_Task brief_:
Using the honing discussion, decide whether each statement agrees with it, answering yes or no and quoting the words that settle it: 1. After setting the bevel, the first poster moved on to 4k, 8k and 12k. 2. All three of the first poster's reference razors were honed by professionals. 3. One reply says that most blades are flat.

Learning straight shaving and also honing. Both aren't doing too well at the moment. I could use some advice in the honing department. I just got a razor in that had some chips in the edge, so I started from scratch. I followed the information I found on the net. Bevel setting went well I think and I progressed with 4k, 8k and 12k. I couldn't really shave my arm hairs in the end. When looking under a magnifying glass I noticed the edge isn't consistently wide, the width of the shiny honed surface along the edge varies. I used X-strokes and when I started the razor was flat along the edge.

What am I doing wrong?

Oh I've got 3 razors as a sharpness reference, 2 new honed by different professionals and a whippeddog. The last one is extremely sharp.
 

Mike H

Instagram Famous
Each razor is different, 5 to 20 minutes to set the bevel. How many strokes ...? I usually start with 10 sets of 5 half strokes then 50 x strokes and evaluate the edge, that takes just a few minutes. Then repeat. Once I see progress, I will ease up on the pressure and just do x strokes.

I am no honemeister, hopefully an experience member will respond.
 
I'm no honemeister either. I would stay on the 1k til it cuts arm hair along the whole edge. I have no problem setting a bevel with a 3k cholera as long as the blade isn't too far off. I use heel leading half strokes, sets of 20 and I only use half the hone so I can follow the contour of the blade. Most blades aren't flat btw. And many are short at the heel or toe or both! There's a video on YouTube of Alex Jacques honing. That's pretty much what I do. But his hones are cut in half, I just only use one side.
 
Depends on steel/edge condition and existing bevel geometry.
I just set bevels on 4 razors - all have some kind of hollow grind - each took an ungodly amount of work to straighten out.

(Stored data entries)
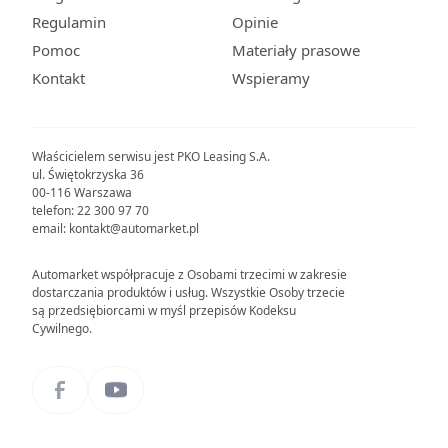
Regulamin
Opinie
Pomoc
Materiały prasowe
Kontakt
Wspieramy
Właścicielem serwisu jest PKO Leasing S.A.
ul. Świętokrzyska 36
00-116 Warszawa
telefon: 22 300 97 70
email: kontakt@automarket.pl
Automarket współpracuje z Osobami trzecimi w zakresie
dostarczania produktów i usług. Wszystkie Osoby trzecie
są przedsiębiorcami w myśl przepisów Kodeksu
Cywilnego.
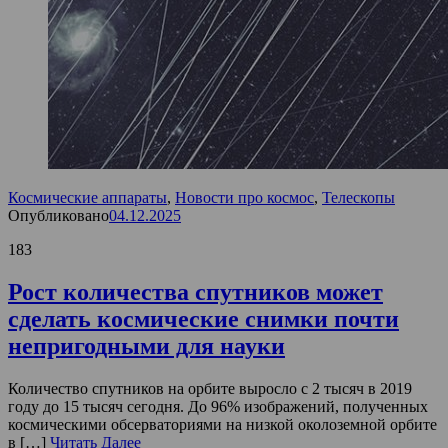
Космические аппараты
,
Новости про космос
,
Телескопы
Опубликовано
04.12.2025
183
Рост количества спутников может
сделать космические снимки почти
непригодными для науки
Количество спутников на орбите выросло с 2 тысяч в 2019
году до 15 тысяч сегодня. До 96% изображений, полученных
космическими обсерваториями на низкой околоземной орбите
в […]
Читать Далее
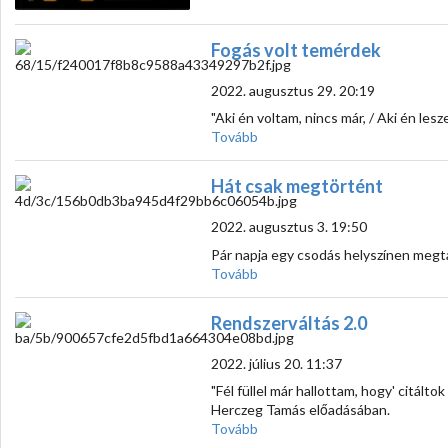
Fogás volt temérdek
2022. augusztus 29. 20:19
"Aki én voltam, nincs már, / Aki én lesz
Tovább
Hát csak megtörtént
2022. augusztus 3. 19:50
Pár napja egy csodás helyszínen megt
Tovább
Rendszerváltás 2.0
2022. július 20. 11:37
"Fél füllel már hallottam, hogy' citált
Herczeg Tamás előadásában.
Tovább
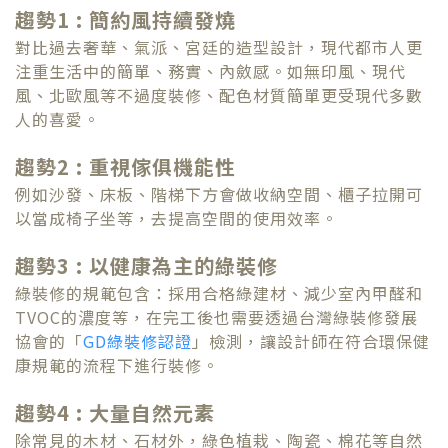
趨勢1 : 簡約風持續發燒
對比過去奢華、氣派、宮廷的造型設計，現代都市人更
注重生活中的簡單、務實、內斂感。如無印風、現代
風、北歐風等不過度裝修、配色材質簡單更受現代多數
人的喜愛。
趨勢2 :
重視傢俱機能性
例如沙發、床板、階梯下方會做收納空間、櫃子拉開可
以當成椅子坐等，去提高空間的使用效率。
趨勢3 : 以健康為主的綠裝修
綠裝修的規範包含：採用合格綠建材、減少室內甲醛和
TVOC的濃度等，在完工後也需要透過台灣綠裝修發展
協會的「
GD綠裝修認證
」檢測，讓設計師在符合環保健
康規範的流程下進行裝修。
趨勢4 : 大量自然元素
除常見的木材、石材外，綠色植栽、陶瓷、棉花等自然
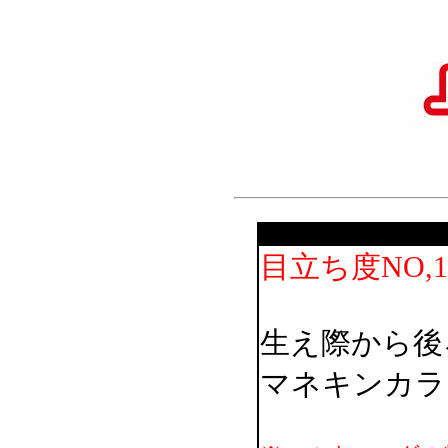
目立ち度NO,
生え際から後
マネキンカラ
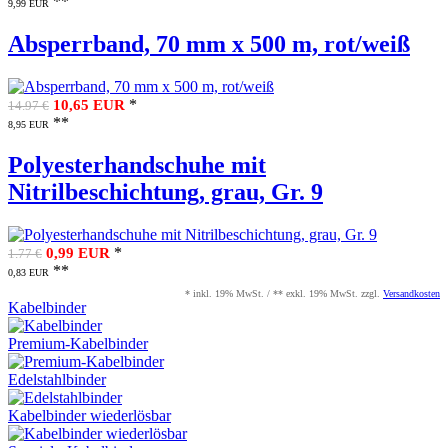
**
9,99 EUR
Absperrband, 70 mm x 500 m, rot/weiß
*
10,65 EUR
14.97 €
**
8,95 EUR
Polyesterhandschuhe mit
Nitrilbeschichtung, grau, Gr. 9
*
0,99 EUR
1.77 €
**
0,83 EUR
* inkl. 19% MwSt. / ** exkl. 19% MwSt. zzgl.
Versandkosten
Kabelbinder
Premium-Kabelbinder
Edelstahlbinder
Kabelbinder wiederlösbar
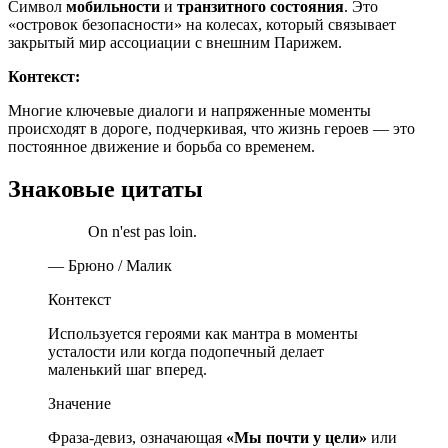
Символ
мобильности
и
транзитного состояния
. Это
«островок безопасности» на колесах, который связывает
закрытый мир ассоциации с внешним Парижем.
Контекст:
Многие ключевые диалоги и напряженные моменты
происходят в дороге, подчеркивая, что жизнь героев — это
постоянное движение и борьба со временем.
Знаковые цитаты
On n'est pas loin.
— Брюно / Малик
Контекст
Используется героями как мантра в моменты
усталости или когда подопечный делает
маленький шаг вперед.
Значение
Фраза-девиз, означающая
«Мы почти у цели»
или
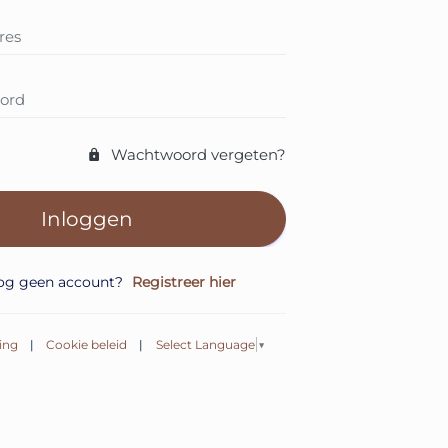
Wachtwoord vergeten?
Inloggen
nog geen account?
Registreer hier
ing
|
Cookie beleid
|
Select Language
▼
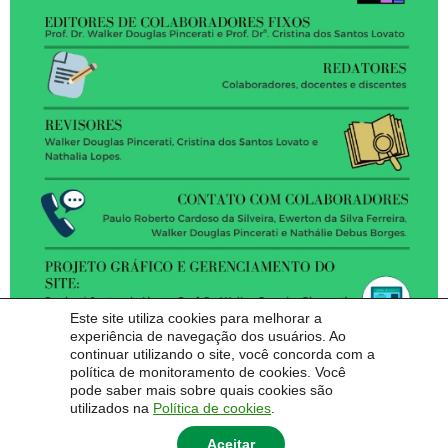
Este site utiliza cookies para melhorar a
experiência de navegação dos usuários. Ao
continuar utilizando o site, você concorda com a
política de monitoramento de cookies. Você
pode saber mais sobre quais cookies são
utilizados na
Política de cookies
.
Aceitar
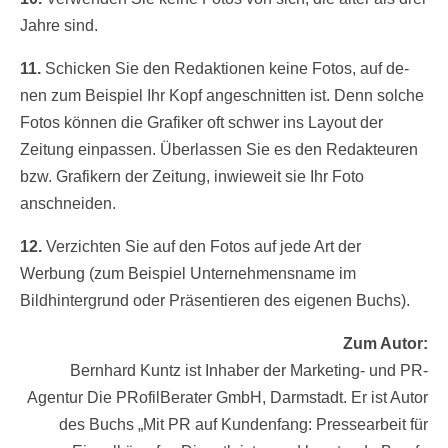
Jahre sind.
11.
Schicken Sie den Redaktionen keine Fotos, auf de-
nen zum Beispiel Ihr Kopf angeschnitten ist. Denn solche
Fotos können die Grafiker oft schwer ins Layout der
Zeitung einpassen. Überlassen Sie es den Redakteuren
bzw. Grafikern der Zeitung, inwieweit sie Ihr Foto
anschneiden.
12.
Verzichten Sie auf den Fotos auf jede Art der
Werbung (zum Beispiel Unternehmensname im
Bildhintergrund oder Präsentieren des eigenen Buchs).
Zum Autor:
Bernhard Kuntz ist Inhaber der Marketing- und PR-
Agentur Die PRofilBerater GmbH, Darmstadt. Er ist Autor
des Buchs „Mit PR auf Kundenfang: Pressearbeit für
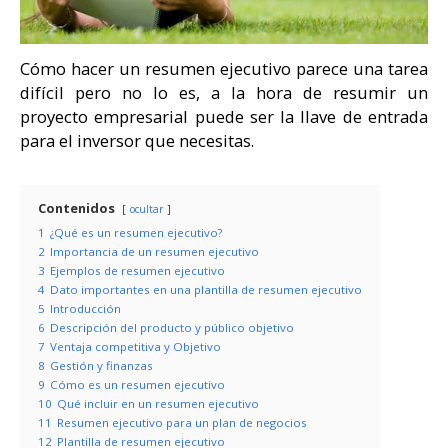
Cómo hacer un resumen ejecutivo parece una tarea
difícil pero no lo es, a la hora de resumir un
proyecto empresarial puede ser la llave de entrada
para el inversor que necesitas.
Contenidos
ocultar
1
¿Qué es un resumen ejecutivo?
2
Importancia de un resumen ejecutivo
3
Ejemplos de resumen ejecutivo
4
Dato importantes en una plantilla de resumen ejecutivo
5
Introducción
6
Descripción del producto y público objetivo
7
Ventaja competitiva y Objetivo
8
Gestión y finanzas
9
Cómo es un resumen ejecutivo
10
Qué incluir en un resumen ejecutivo
11
Resumen ejecutivo para un plan de negocios
12
Plantilla de resumen ejecutivo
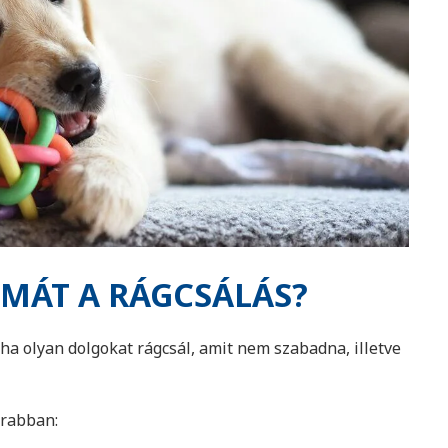
ÉMÁT A RÁGCSÁLÁS?
ha olyan dolgokat rágcsál, amit nem szabadna, illetve
krabban:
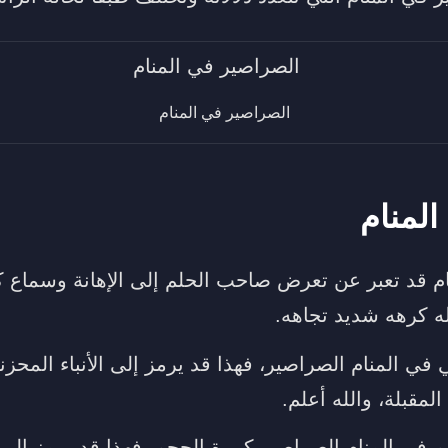
الصراصير في المنام
لمنام
م قد تعبر عن تعرض صاحب الحلم إلى الإهانة وسماع 
 كرهه شديد تجاهه.
 في المنام الصراصير، فهذا قد يرمز إلى الأنباء المح
المقبلة، والله أعلم.
م في المنام الصراصير كبيرة الحجم، فهذا قد يرمز إلى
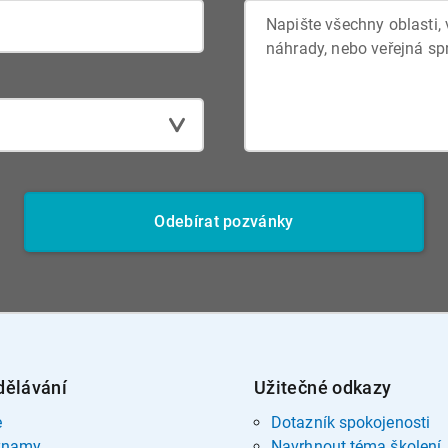
Odebírat pozvánky
dělávání
Užitečné odkazy
e
Dotazník spokojenosti
znamy
Navrhnout téma školení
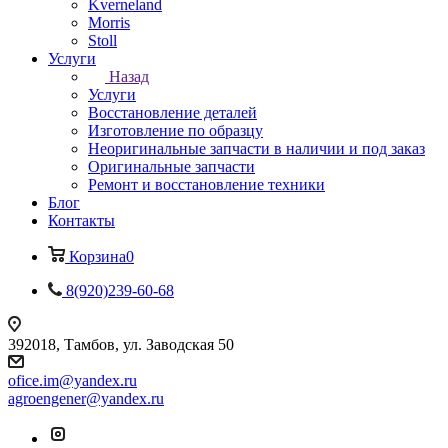
Kverneland
Morris
Stoll
Услуги
Назад
Услуги
Восстановление деталей
Изготовление по образцу
Неоригинальные запчасти в наличии и под заказ
Оригинальные запчасти
Ремонт и восстановление техники
Блог
Контакты
Корзина
0
8(920)239-60-68
392018,
Тамбов, ул. Заводская 50
ofice.im@yandex.ru
agroengener@yandex.ru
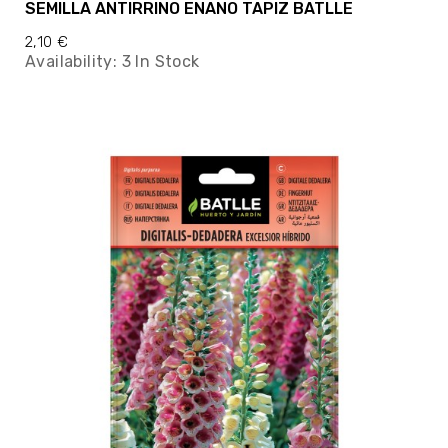
SEMILLA ANTIRRINO ENANO TAPIZ BATLLE
2,10 €
Availability:
3 In Stock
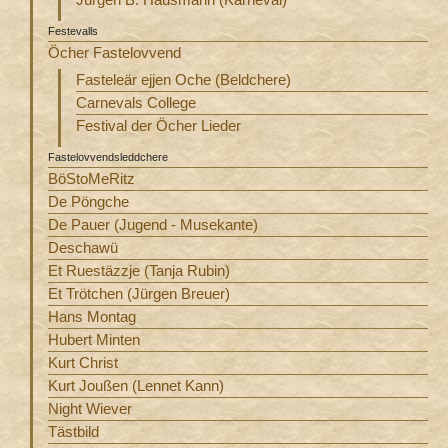
Festevalls
Öcher Fastelovvend
Fasteleär ejjen Oche (Beldchere)
Carnevals College
Festival der Öcher Lieder
Fastelovvendsleddchere
BöStoMeRitz
De Pöngche
De Pauer (Jugend - Musekante)
Deschawü
Et Ruestäzzje (Tanja Rubin)
Et Trötchen (Jürgen Breuer)
Hans Montag
Hubert Minten
Kurt Christ
Kurt Joußen (Lennet Kann)
Night Wiever
Tästbild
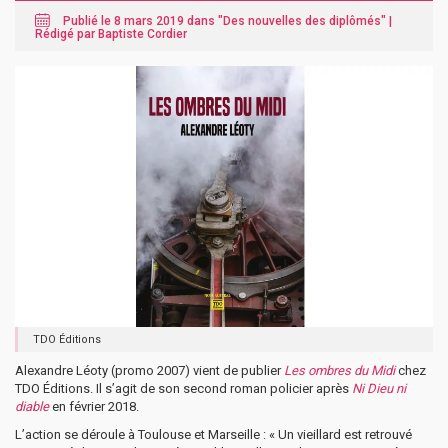
Publié le 8 mars 2019 dans "
Des nouvelles des diplômés
" |
Rédigé par Baptiste Cordier
TDO Éditions
Alexandre Léoty (promo 2007) vient de publier
Les ombres du Midi
chez
TDO Éditions. Il s’agit de son second roman policier après
Ni Dieu ni
diable
en février 2018.
L’action se déroule à Toulouse et Marseille : « Un vieillard est retrouvé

_Answer space_:
1. Yes: "I progressed with 4k, 8k and 12k."
2. No: "2 new honed by different professionals and a whippeddog."
3. No: "Most blades aren't flat btw."